Captain Savage reminded, ‘‘‘It is, of course, a trifle, but there is nothing so important as trifles.’”

“Are you quoting Doyle again, Father?”

“I am citing common sense,” snapped Captain Savage. “Now, shall we endeavor to escape these dank confines?”

“Capital idea!” said Stormalong, who had been an interested listener throughout the exchange.

They returned to the water, swimming over the charnel house of dead crabs and feeling their way through the dark tunnel of rock until they saw the light streaming down from the opening that was the blue hole ahead. It was an easier passage on this second trip, the terror of the darkness and the unknown no longer before them.

Emerging onto dry land, they reclaimed their weapons and resumed their course.

DOC SAVAGE was concerned about the long treacherous climb back to the waiting
Orion,
but said nothing about it. They would confront that instance when they came to it. No sense in risking the possibility of objections beforehand.

As they moved from savannah to jungle, Doc observed his grandfather. He was still getting used to the man’s freakish height. It was rare that the bronze giant had been put into the position where he had to look up into another man’s eyes.

Otherwise, Stormalong seemed spry enough, and had adapted well to jungle living. He was more akin to Robinson Crusoe than Tarzan of the Apes, of course. It was remarkable how the old man had taken to the hardships and privations of his exile.

Or was it an exile?

“Grandfather,” Doc asked, “how has the living been here?”

“I lack for nothing except human companionship. That, I get from Penjaga whenever our paths cross. They seldom do. She keeps to herself and I hold firmly to my own preserves.”

“Are there others such as her?”

“No, she is the last of her people. A once proud and mighty race, as I understand it.”

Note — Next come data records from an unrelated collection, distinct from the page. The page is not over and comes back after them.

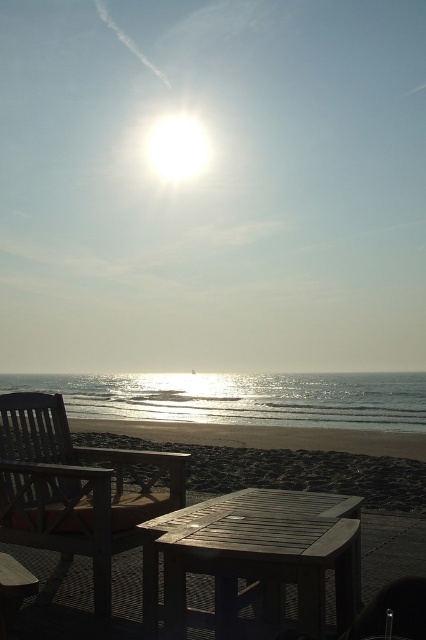
You are standing on the wooden patio and want to place a small umbrella between the wooden slats chair at lower left and the shiny metallic water at lower center. Which object will the umbrella be closer to after placing it midway between them?

The umbrella will be closer to the wooden slats chair at lower left because it is closer to the viewer than the shiny metallic water at lower center, so the midpoint between them would be nearer to the chair.

You are a beachgoer who wants to place a 30 inch long beach umbrella between the wooden slats chair at lower left and the wooden table at center. Can you fit it there without overlapping either object?

The distance between the wooden slats chair at lower left and the wooden table at center is 28.89 inches. Since the umbrella is 30 inches long, it would be too long to fit in the space between them without overlapping either object.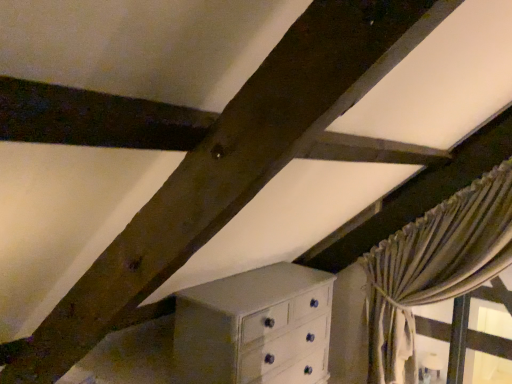
Question: Does silky beige curtain at right come in front of white painted wood chest of drawers at lower center?

Choices:
 (A) no
 (B) yes

Answer: (A)

Question: Is silky beige curtain at right positioned beyond the bounds of white painted wood chest of drawers at lower center?

Choices:
 (A) no
 (B) yes

Answer: (B)

Question: Is silky beige curtain at right far away from white painted wood chest of drawers at lower center?

Choices:
 (A) yes
 (B) no

Answer: (B)

Question: Is silky beige curtain at right next to white painted wood chest of drawers at lower center?

Choices:
 (A) yes
 (B) no

Answer: (B)

Question: Is silky beige curtain at right wider than white painted wood chest of drawers at lower center?

Choices:
 (A) yes
 (B) no

Answer: (B)

Question: Does silky beige curtain at right appear on the left side of white painted wood chest of drawers at lower center?

Choices:
 (A) yes
 (B) no

Answer: (B)

Question: Is white painted wood chest of drawers at lower center looking in the opposite direction of silky beige curtain at right?

Choices:
 (A) yes
 (B) no

Answer: (B)

Question: Does white painted wood chest of drawers at lower center lie behind silky beige curtain at right?

Choices:
 (A) no
 (B) yes

Answer: (A)

Question: Can you confirm if white painted wood chest of drawers at lower center is positioned to the left of silky beige curtain at right?

Choices:
 (A) yes
 (B) no

Answer: (A)

Question: Is white painted wood chest of drawers at lower center not near silky beige curtain at right?

Choices:
 (A) yes
 (B) no

Answer: (B)

Question: Considering the relative sizes of white painted wood chest of drawers at lower center and silky beige curtain at right in the image provided, is white painted wood chest of drawers at lower center thinner than silky beige curtain at right?

Choices:
 (A) no
 (B) yes

Answer: (A)

Question: From the image's perspective, is white painted wood chest of drawers at lower center beneath silky beige curtain at right?

Choices:
 (A) no
 (B) yes

Answer: (B)

Question: From a real-world perspective, is white painted wood chest of drawers at lower center physically located above or below silky beige curtain at right?

Choices:
 (A) below
 (B) above

Answer: (A)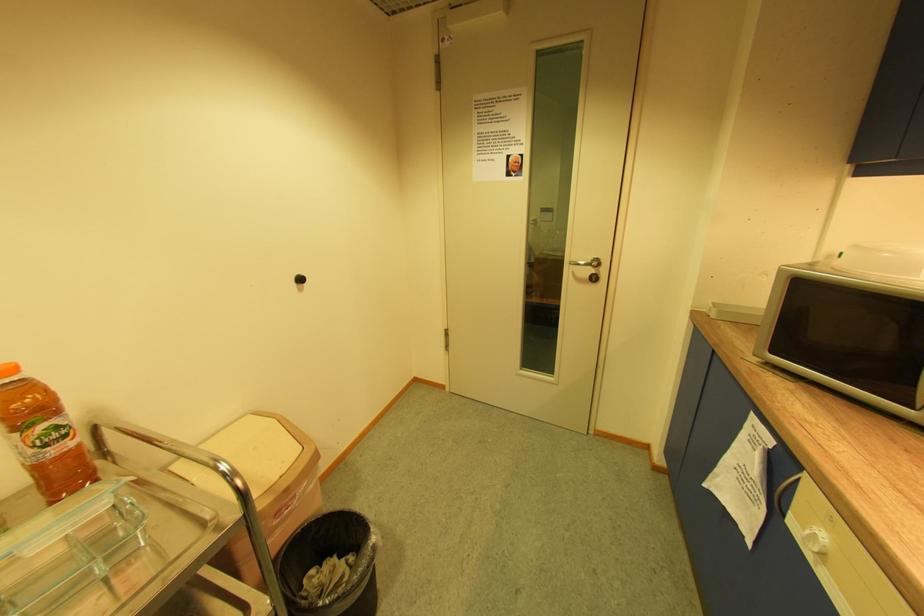
I want to click on beige trash can lid, so click(x=245, y=455).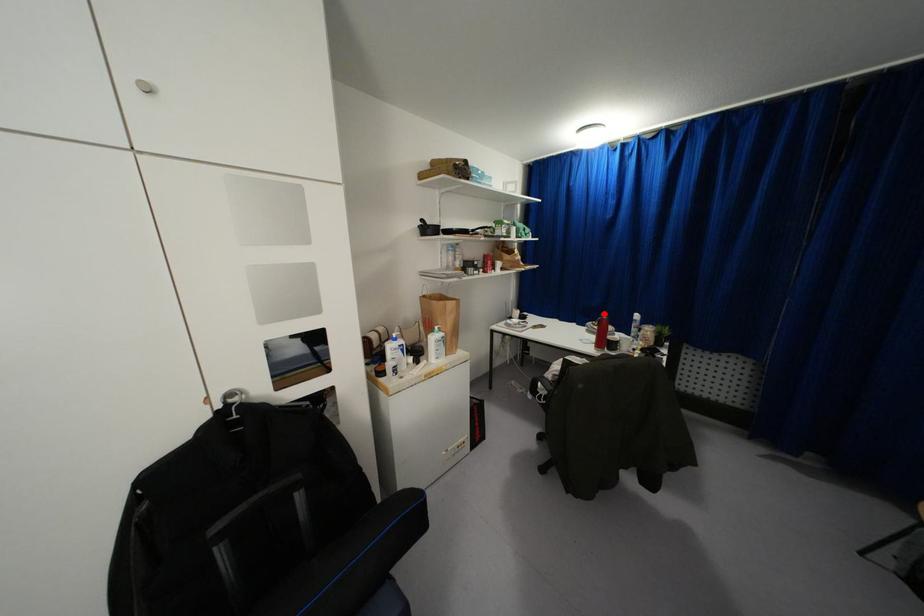
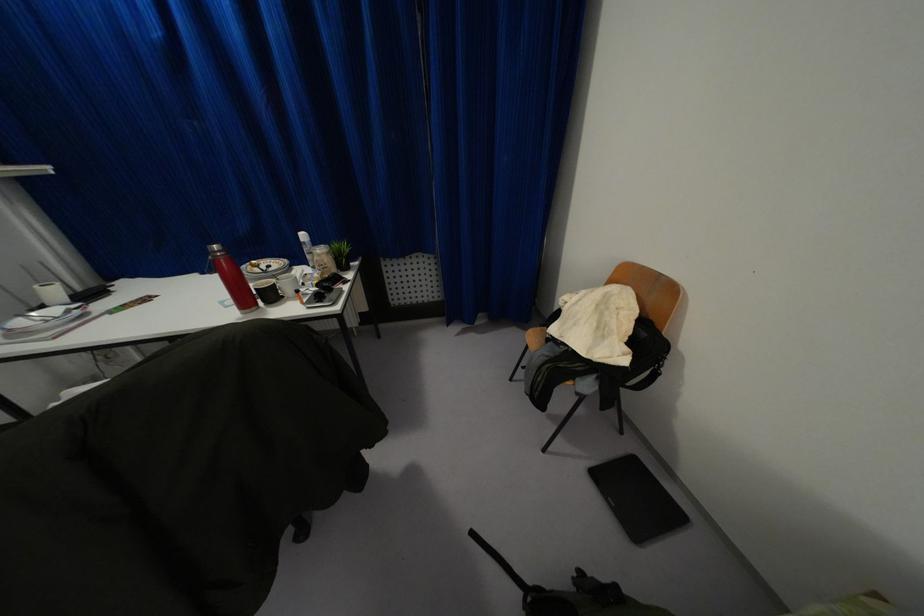
Question: I am providing you with two images of the same scene from different viewpoints. In image1, a red point is highlighted. Considering the same 3D point in image2, which of the following is correct?

Choices:
 (A) It is closer
 (B) It is farther

Answer: (B)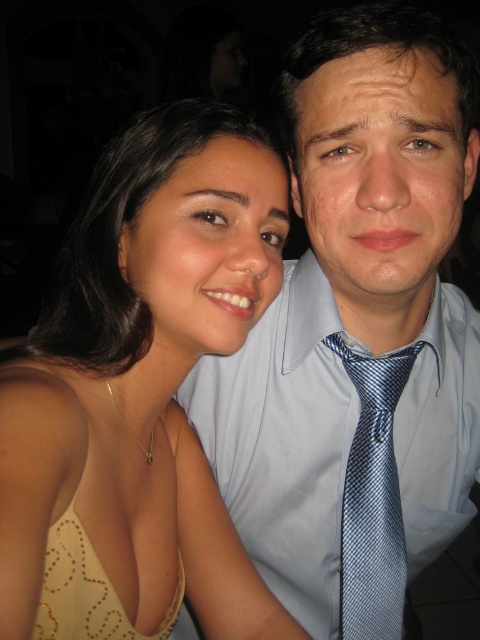
You are a photographer adjusting the lighting for a portrait. You notice the light blue silk shirt at upper right and the blue silk tie at center. Which clothing item should you focus your spotlight on to ensure it stands out more in the photo?

The light blue silk shirt at upper right is in front of the blue silk tie at center, so focusing the spotlight on the light blue silk shirt at upper right will make it stand out more in the photo.

You are a photographer at an event and notice the gold sequined dress at upper left and the blue silk tie at center. Which object is positioned higher in the frame?

The gold sequined dress at upper left is positioned higher in the frame than the blue silk tie at center.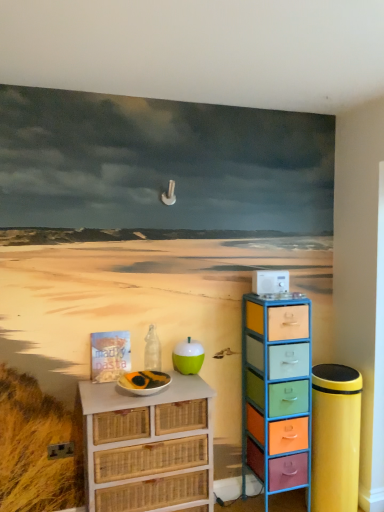
Find the location of a particular element. The height and width of the screenshot is (512, 384). free space above white wicker chest of drawers at lower left, the second chest of drawers from the right (from a real-world perspective) is located at coordinates 156,379.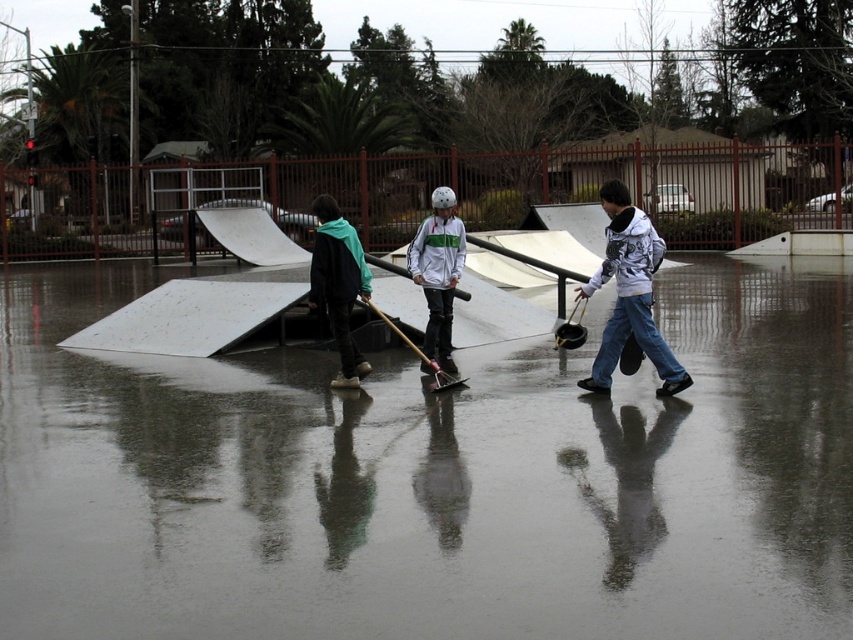
Question: Does white printed hoodie at center appear on the left side of white matte jacket at center?

Choices:
 (A) yes
 (B) no

Answer: (B)

Question: Which point is closer to the camera?

Choices:
 (A) (265, 525)
 (B) (437, 244)
 (C) (630, 204)

Answer: (A)

Question: Which of the following is the closest to the observer?

Choices:
 (A) (625, 282)
 (B) (155, 518)

Answer: (B)

Question: Is white matte jacket at center behind metallic silver skateboard at center?

Choices:
 (A) yes
 (B) no

Answer: (A)

Question: Does white matte jacket at center have a smaller size compared to metallic silver skateboard at center?

Choices:
 (A) no
 (B) yes

Answer: (B)

Question: Which point is closer to the camera?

Captain Savage spoke up. “We should preserve a greater silence, lest we awaken predators.”

They fell quiet, the wisdom of the Clark Savage, Senior’s words being as pointed as his tone.

The path soon took them to the edge of Skull Island, and the sheer plutonic cliffs that looked down upon the anchored schooner.

AS they approached, an unease fell over them. Doc and his father were of one worry. Was the schooner still there?

Coming to the lip of the edge, they peered over.